Results: We employed UHPLC-HRMS lipidomics analysis on the renal biopsy of a patient suspicious for Fabry disease. Our result confirmed α-GAL A enzyme activity declined in this patient since a Ga2-related lipid biomarker was substantially higher in the patient's renal tissue biopsy compared with two controls. This suggests this patient has a type of LSD that could be non-classical Fabry disease.

Conclusion: This study shows that lipidomics analysis is a valuable tool for rare disorder diagnosis, which can be conducted on leftover tissue samples without disrupting normal patient care.
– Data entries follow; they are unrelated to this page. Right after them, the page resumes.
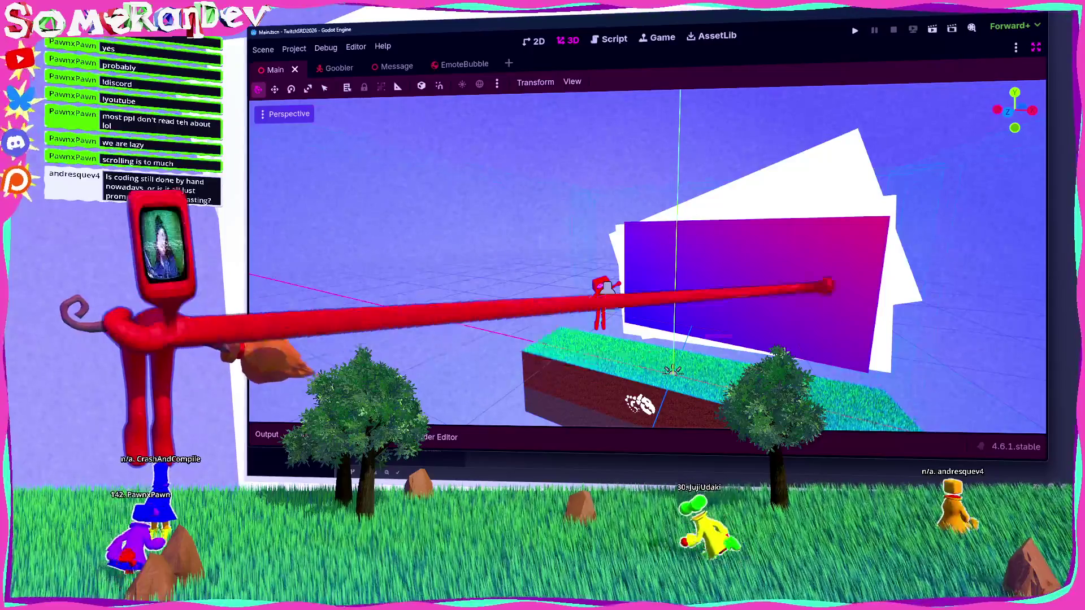
Look around the platform and red character in 3D, then return to MessageHandler.gd.
scroll(636, 213, "up", 5)
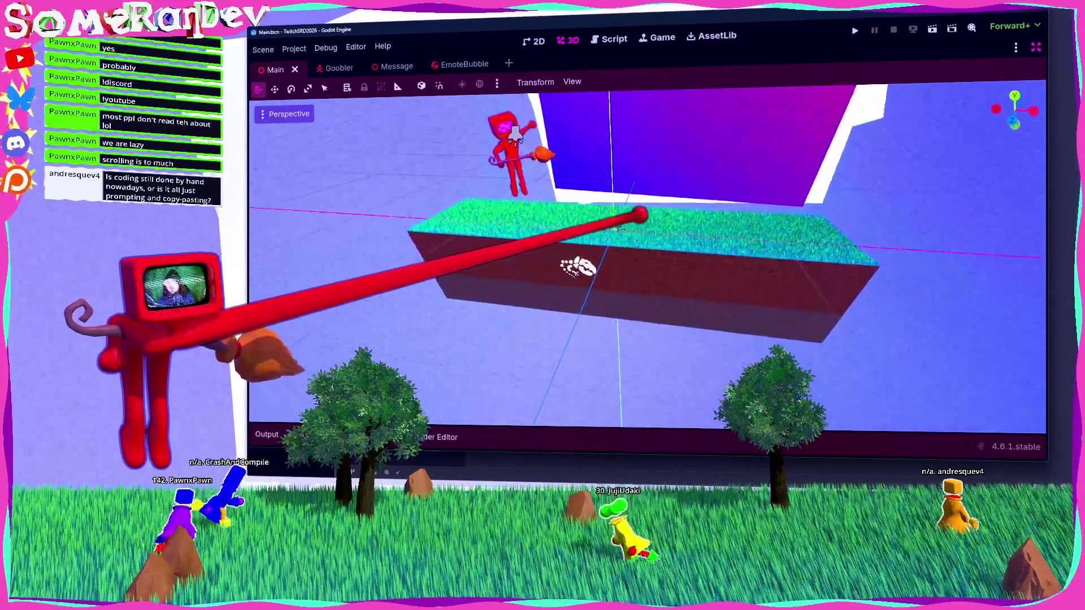
left_click_drag(640, 213, 643, 213)
left_click_drag(647, 257, 684, 249)
mouse_move(644, 213)
left_mouse_down()
mouse_move(654, 182)
mouse_move(642, 266)
mouse_move(581, 259)
left_mouse_up()
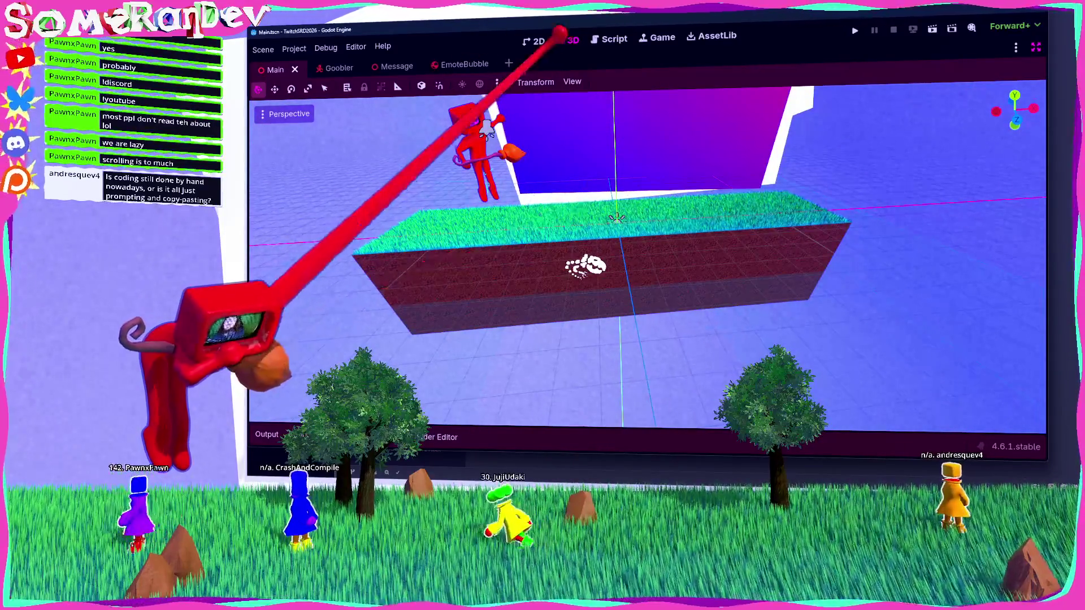
key("ctrl+F3")
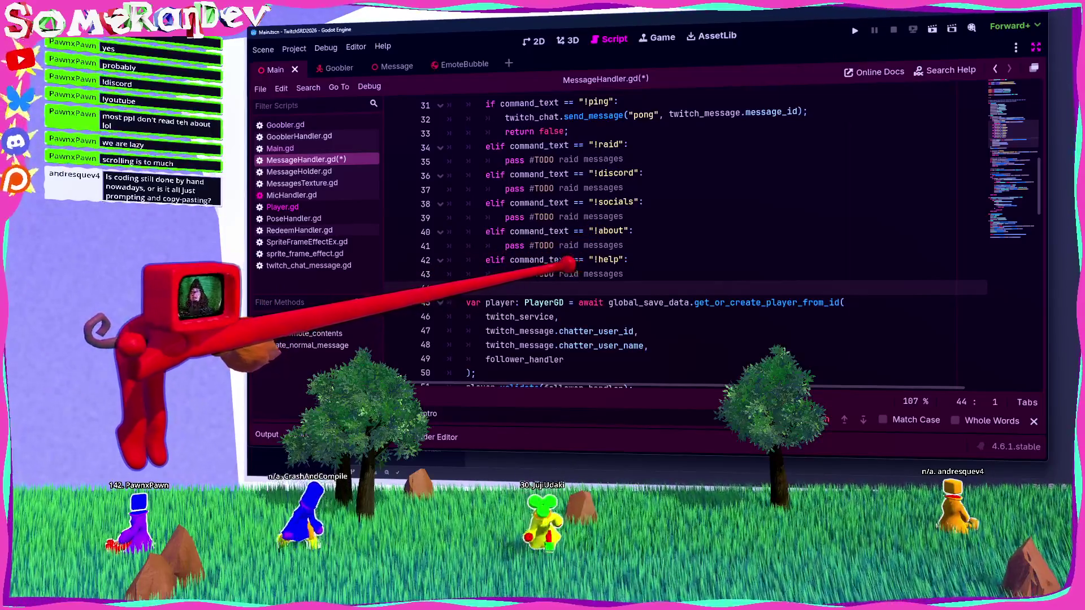
Place the caret in the !stats message line near line 54, then bring Firefox forward.
scroll(572, 285, "down", 6)
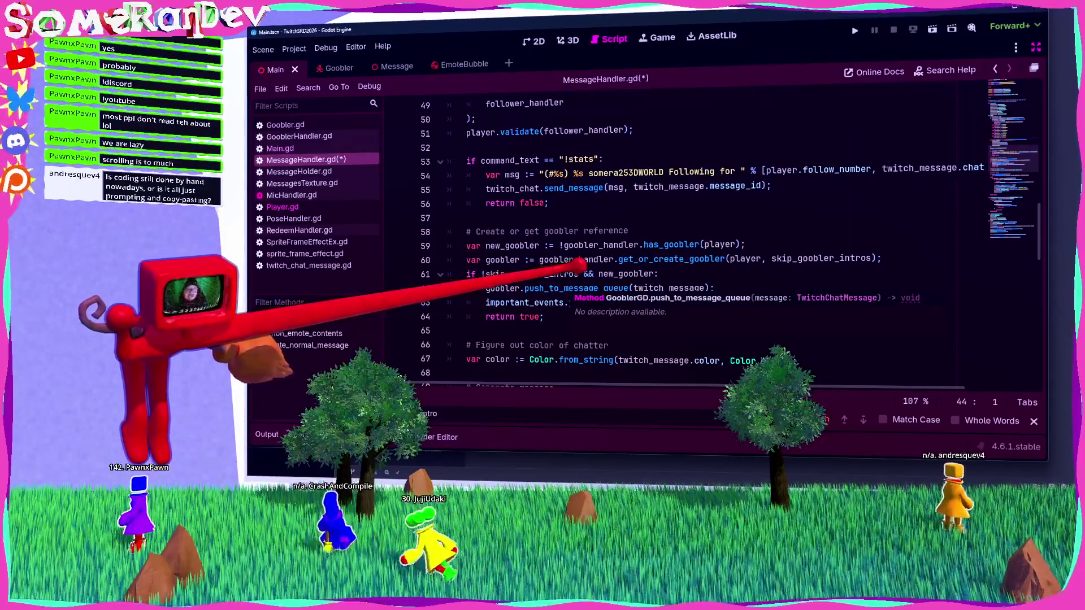
left_click(731, 171)
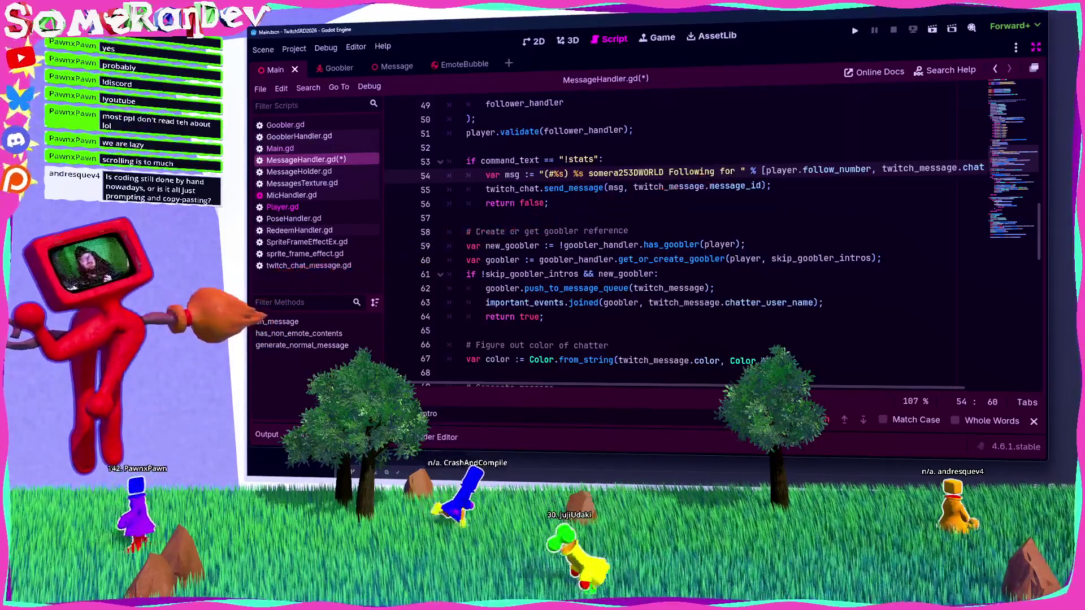
key("alt+Tab")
Keywords: CAN, Acetonitrile; CDH, Cerebrodihexoside; Chcl3, Chloroform; Cnvs, Copy Number Variants; EIC, Extracted Ion Chromatogram; ERT, Enzyme Replacement Therapy; GLA, Glactosidase Alpha; Ga2, Galabiosylceramide; Gb3, Globotriaosylceramide; IPA, 2-Propanol; LC/MS, Liquid Chromatography-Mass Spectrometry; LSD, Lysosomal Storage Disorder; Lyso-Gb3, Globotriaosylsphingosine; MS/MS, Tandem Mass Spectrometry; Meoh, Methanol; ND, Not Detected; OCT, Optimal Cutting Temperature; SECIM, Southeast Center for Integrated Metabolomics; SRM, Selected Reaction Monitoring; UHPLC-HRMS, Ultra-High Pressure Liquid Chromatography-High-Resolution Mass Spectrometry; α-GAL A, α-Galactosidase A.